Saturday, July 21, 2012

The Power Chair


Recently, my wife and I were walking through a local furniture store when I started noticing that all of the recliners were advertising “free power upgrades.” When I inquired as to what this was, I was shown a pair of buttons on the side of the recliner that either elevated or retracted the footrest using a built-in motor.

Now I fully realize that the entire point of a recliner is relaxation, but if you are too feeble to manipulate the handle of a traditional arm-chair then perhaps the “power upgrade” you need is going to be a little more involved than just the footrest. How lazy have we become as a society that manual reclining is too taxing on our delicate bodies? Was there a public outcry concerning the “pull and lean” system I was unaware of? I was tempted to ask if they had a model with a bedpan so that I could evacuate my bowels without changing positions.

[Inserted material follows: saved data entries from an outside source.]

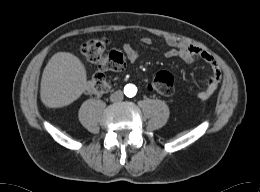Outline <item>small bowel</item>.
Returning a JSON list of instances; mask_svg holds the SVG:
<instances>
[{
    "label": "small bowel",
    "instance_id": "c3829d8e",
    "mask_svg": "<svg viewBox=\"0 0 260 192\" xmlns=\"http://www.w3.org/2000/svg\"><path fill=\"white\" fill-rule=\"evenodd\" d=\"M141 42L144 45L153 44L150 37H143ZM165 43L168 47L164 54L166 58H180L187 64H193L197 59H201L208 64L210 75L204 81V87L197 93V97L202 100L209 98L217 89L222 77L221 68L216 59L207 51L192 44L179 42L171 38L166 39ZM122 50L129 62L134 63L138 60L139 53L133 45L125 43L122 45Z\"/></svg>",
    "mask_w": 260,
    "mask_h": 192
}]
</instances>
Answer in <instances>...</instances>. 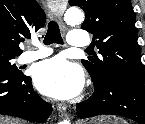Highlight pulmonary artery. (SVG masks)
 Segmentation results:
<instances>
[{
	"mask_svg": "<svg viewBox=\"0 0 145 124\" xmlns=\"http://www.w3.org/2000/svg\"><path fill=\"white\" fill-rule=\"evenodd\" d=\"M90 39L88 32L82 29H72L68 39L69 47L87 48ZM38 45V43H35ZM51 50L43 45H39L37 50H29L22 53L19 58L20 63H30L35 60L44 58L51 54Z\"/></svg>",
	"mask_w": 145,
	"mask_h": 124,
	"instance_id": "obj_1",
	"label": "pulmonary artery"
}]
</instances>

All I am saying is that if I pay extra to install an electric motor in a chair I own, it better have wheels and a speedometer. On top of that, who wants to arrange their furniture based on how close it is to an electrical outlet? I bet forty-five percent of divorces began with a disagreement over sofa positioning, so do we really want to throw the wildcard of being tethered to a 4-foot electrical cord into the mix?

I believe the entire thing is a conspiracy to sell consumers an “Extended Warranty Package” because the only thing more embarrassing that paying for a robo-chair is paying for one and not having the money to fix it. Can you imagine inviting people over for a Super Bowl party and asking them to bring camp chairs because half your furniture is “in the shop?”

Of course, some people would simply decline the extended warranty, buy a surge protector for the recliner, and take their chances.  Even with as little pride as I have, I draw the line at purchasing protective wiring for my ottoman. However, how embarrassing would it be to claim your loveseat on a lightning-strike homeowner’s claim?

“Sir, in addition to you television, DVR, and PC did you have any other damage from the lightning strike?”

“Actually, my sectional took a direct hit and I can no longer recline. Also, the infrared drawbridge armrest is stuck in the 2 o-clock position and my lumbar pre-sets are all screwed up.”

“Oh, I am sorry about that sir. I did not realize you were disabled.”

“I’m not. I was just tired of my electrical bill being unaffected by how often I use my living room furniture.”

Perhaps there is a demand for this type furniture, but I have never heard anyone sit down in a traditional recliner, lean back, and exclaim, “There has to be an easier way!” This is a slippery slope America. First we have remote control drones fighting wars for us, and then our recliners need a 20-AMP circuit. Pretty soon my LED TV will come with a “swivel engine” so I do not have to manually adjust the viewing angle while I am trying to upgrade the firmware in my beverage coaster. 

1 comment:

  1. We have the power upgrade on our new recliner. But, to make us sound even more lazy, now our dog has learned how to lean on the buttons, so now I don't even have to push the little button to recline, my dog does it for me!